Produttore di vino o vignaiolo?

di Francesco Falcone
vignamani

È il mio perenne punto interrogativo.

Mi capita spesso di utilizzare i due sostantivi rivolgendomi allo stesso individuo, forse sbagliando. Porto l’esempio di due titolari di azienda nel comune di Monforte d’Alba, nella Langa del Barolo: Silvano Bolmida una volta è vignaiolo, un’altra produttore, eppure nel suo caso la prima opzione è la più giusta. Marco Parusso, altrettanto bravo, nasce vignaiolo e figlio di vignaiolo, ma oggi la sua realtà produttiva è cambiata, si è ingrandita, le esigenze del mercato anche (lui è spesso in giro a far promozione) e dunque in questi anni è forse più produttore di vino che non vignaiolo.

In realtà vignaiolo è una bella parola e tendo a usarla con più frequenza, ma sarebbe meglio, appunto, distinguere. Sarebbe più giusto affiancarla solo a chi si sporca mani e scarpe nella vigna, che vive la vigna come lavoro quotidiano, che conosce le sue piante come figlie o quasi, che gioisce e soffre con esse, che ha la possibilità, il dono, la capacità di osservarne le sfumature, di riconoscerle, di capire che frutti gli darà, che cosa si ritroverà in cantina, come dovrà intervenire nelle successive fasi di vinficazione.

Chi ha lavoratori specializzati e consulenti, dall’agronomo all’enologo, chi trascorre più tempo in ufficio o su un aereo che non in campagna, chi è costretto a districarsi tra mille impegni e non solo nella gestione agronomica ed enologia, sarebbe meglio definirlo produttore di vino.

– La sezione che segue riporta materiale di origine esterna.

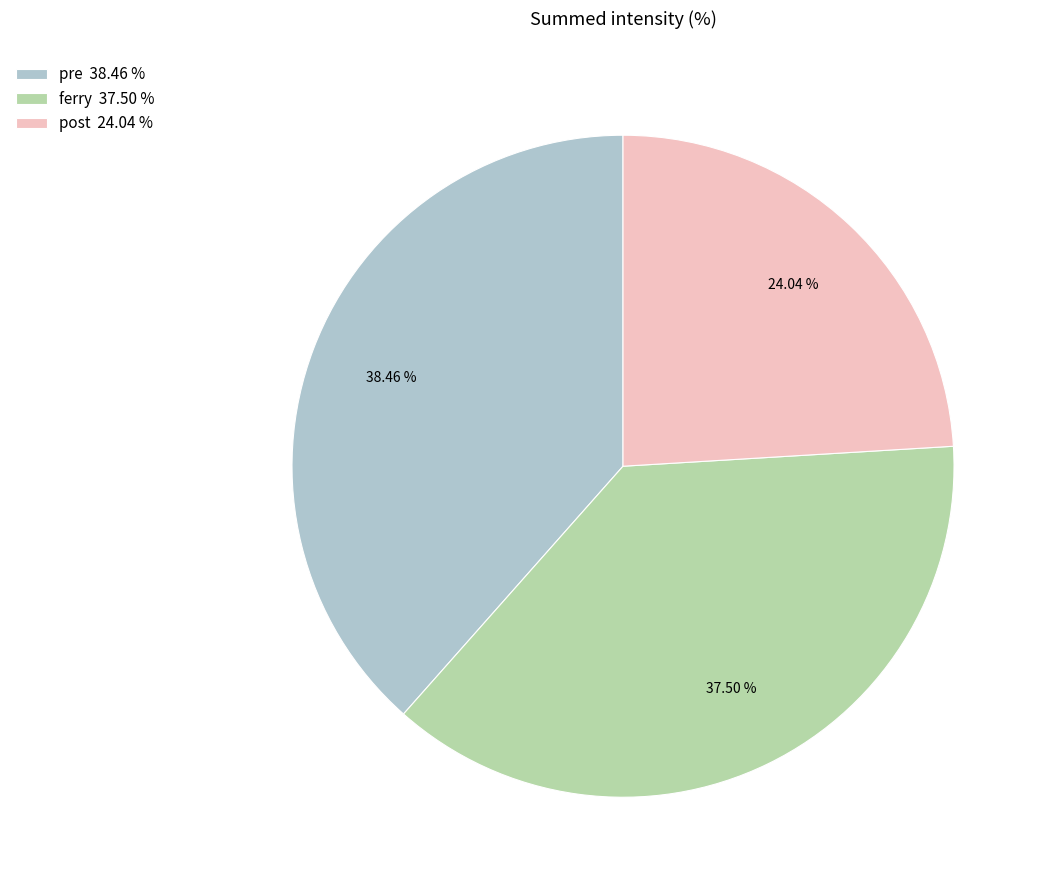

Which category has the biggest portion of the pie?

pre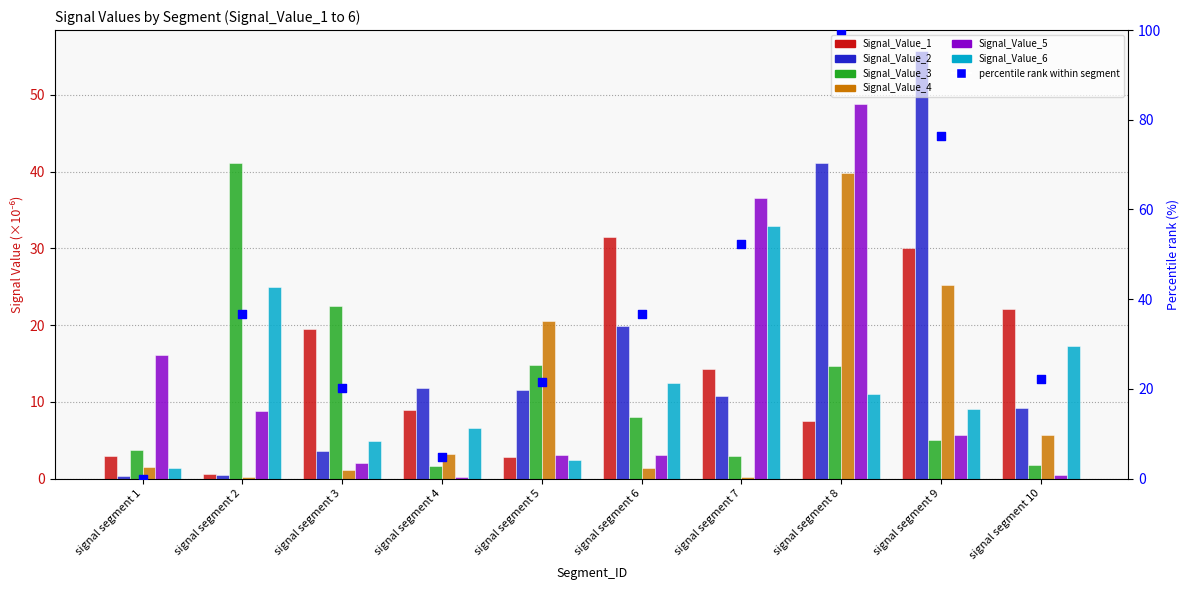

Which series has the largest total across all categories?

Signal_Value_2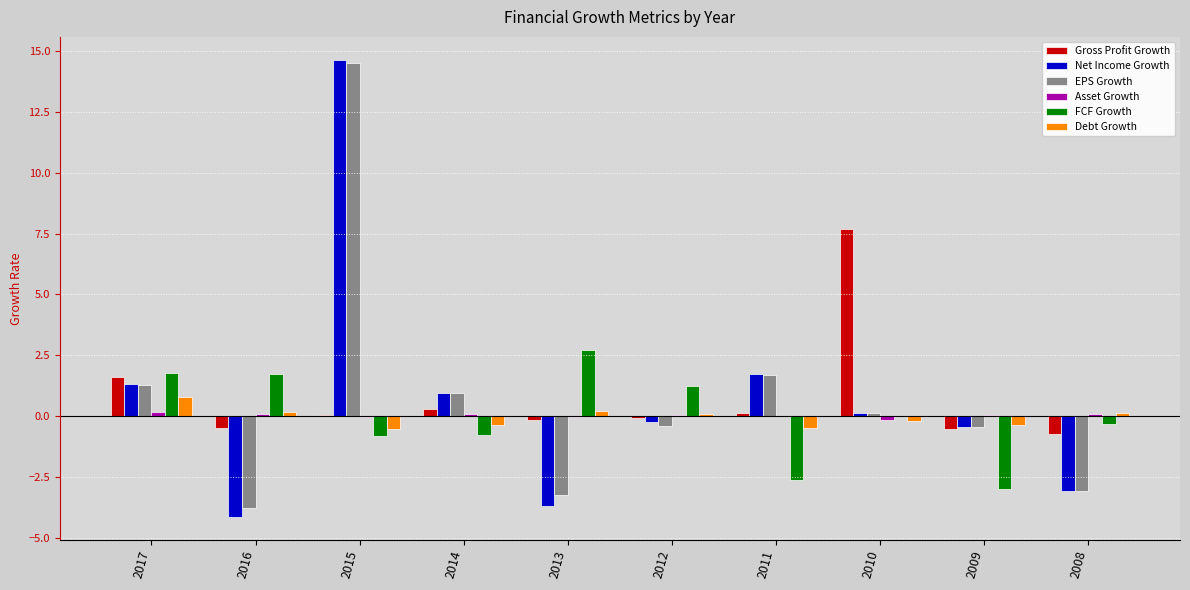

What is the highest value of the FCF Growth series?

2.7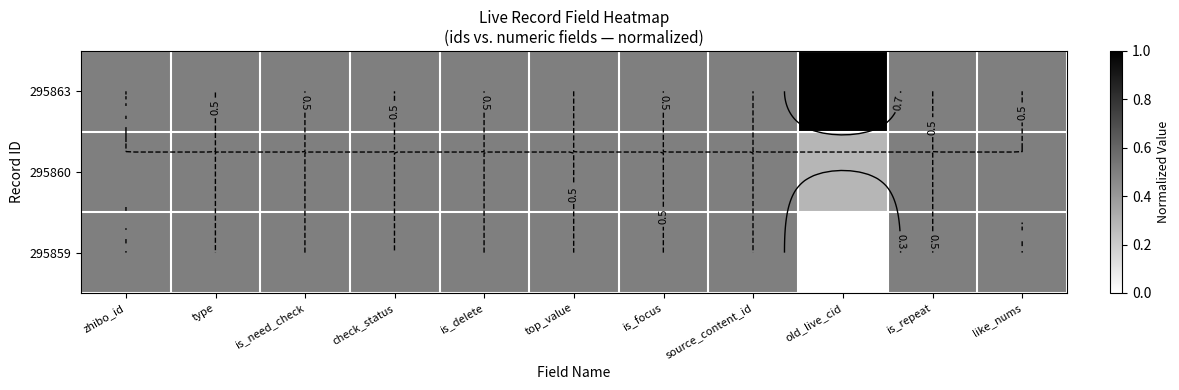

How many positive values does the 295859 series have?

10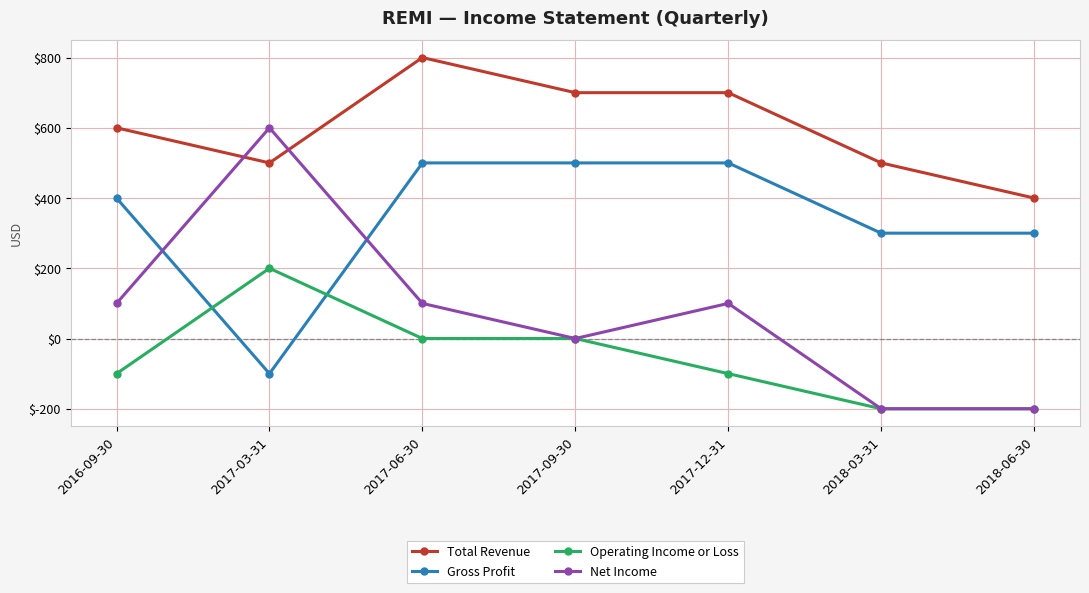

What is the lowest value of the Operating Income or Loss series?

-200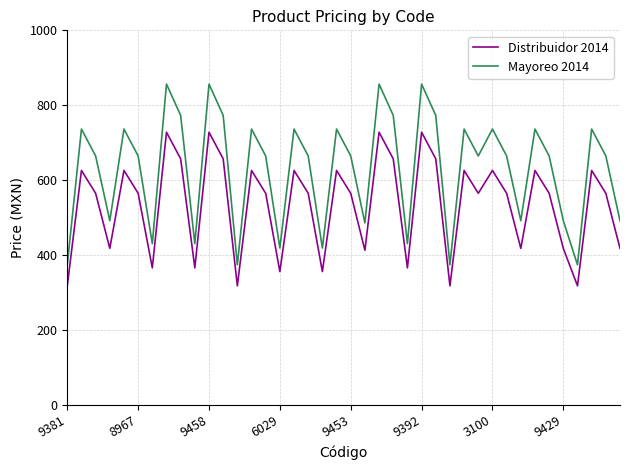

Which series has the widest spread of values?

Mayoreo 2014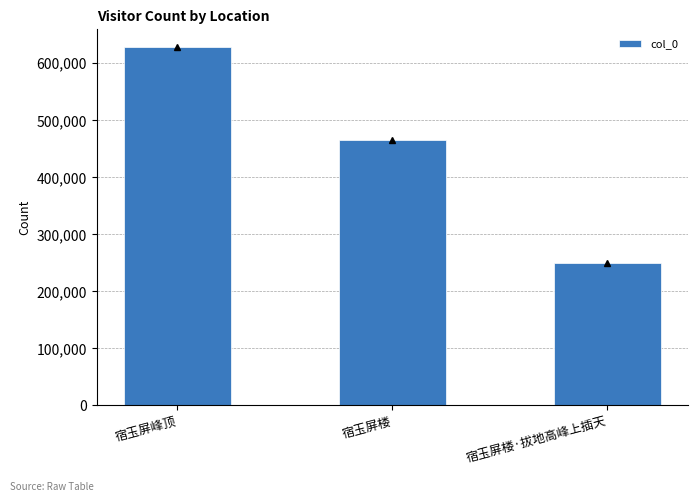

At which category does the chart reach its minimum across all series?

宿玉屏楼·拔地高峰上插天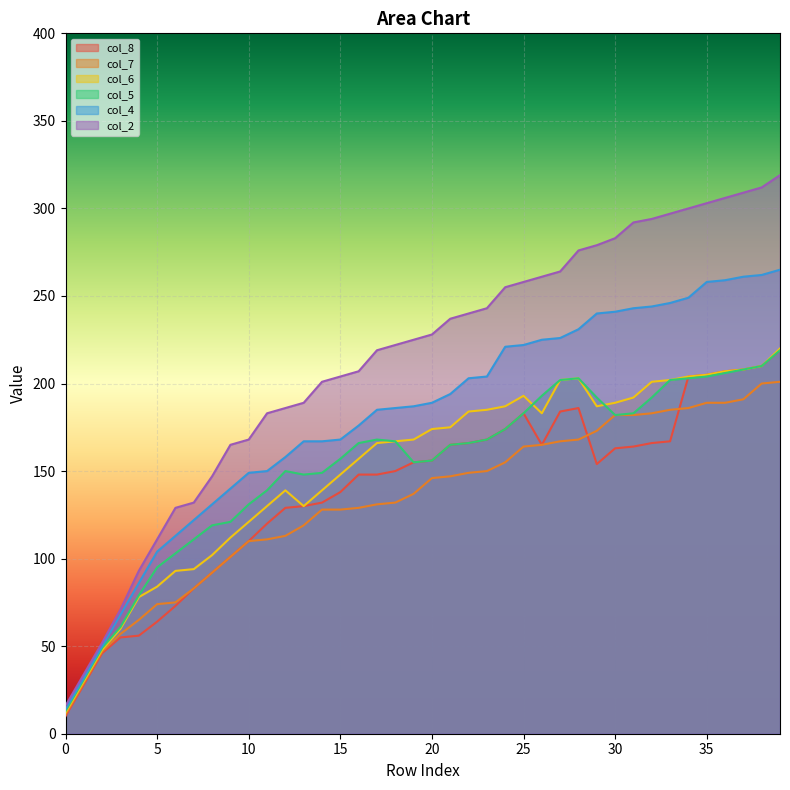

Reading right to left, what are all the values shown in this chart?

col_8: 219	210	208	207	205	204	167	166	164	163	154	186	184	165	183	174	168	166	165	156	155	150	148	148	138	132	130	129	120	110	101	92	83	73	64	56	55	46	28	10
col_7: 201	200	191	189	189	186	185	183	182	182	173	168	167	165	164	155	150	149	147	146	137	132	131	129	128	128	119	113	111	110	101	92	83	75	74	65	57	47	29	11
col_6: 220	210	208	207	205	204	202	201	192	189	187	203	202	183	193	187	185	184	175	174	168	167	166	157	148	139	130	139	130	121	112	102	94	93	84	78	60	48	30	12
col_5: 219	210	208	206	204	203	202	192	183	182	192	203	202	193	183	174	168	166	165	156	155	167	168	166	157	149	148	150	139	131	121	119	111	103	95	79	61	49	31	13
col_4: 265	262	261	259	258	249	246	244	243	241	240	231	226	225	222	221	204	203	194	189	187	186	185	176	168	167	167	158	150	149	140	131	122	113	104	86	68	50	32	14
col_2: 319	312	309	306	303	300	297	294	292	283	279	276	264	261	258	255	243	240	237	228	225	222	219	207	204	201	189	186	183	168	165	147	132	129	111	93	71	52	34	16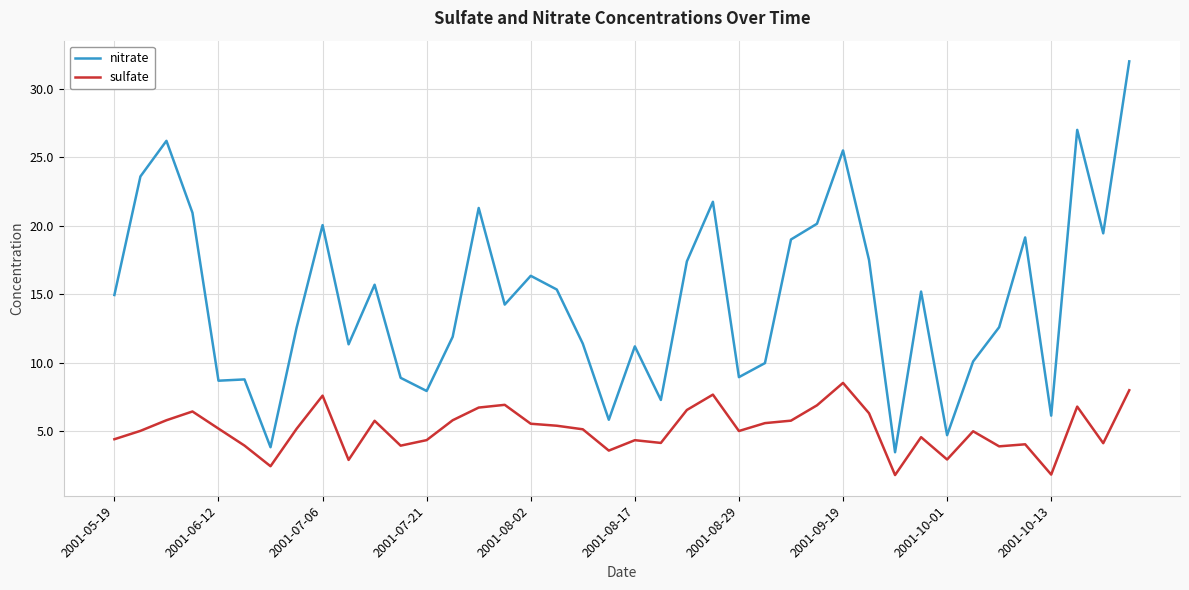

Which series has the largest range (max minus min)?

nitrate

Il punto di arrivo è sempre una bottiglia (buona, si spera), ma diverse sono le strade per arrivarci. C’è chi ha a disposizione autostrade, chi sentieri (anche se talvolta non è così). Chi va in giro per il mondo e chi sta sul trattore (sebbene alcuni facciano le due cose insieme). Chi arriva alla vigna per hobby o per passione, chi lavora da generazioni.

Un grappolo di lampia, uno di michet e uno di rosé sono ugualmente diversi, quel che ti dà l’uno non ti dà l’altro, l’importante è saperli riconoscere: forse un vignaiolo ha più “occhio” e più tempo per non sbagliare. Per conoscerli a fondo. È questo il valore aggiunto del mestiere, perché senza conoscenza non c’è amore.

A questo punto non so se la differenza vi è chiara, a me non ancora.

Il mondo è bello perché è vario, dicevano i nostri nonni, un adagio che va bene anche e soprattutto per il vino.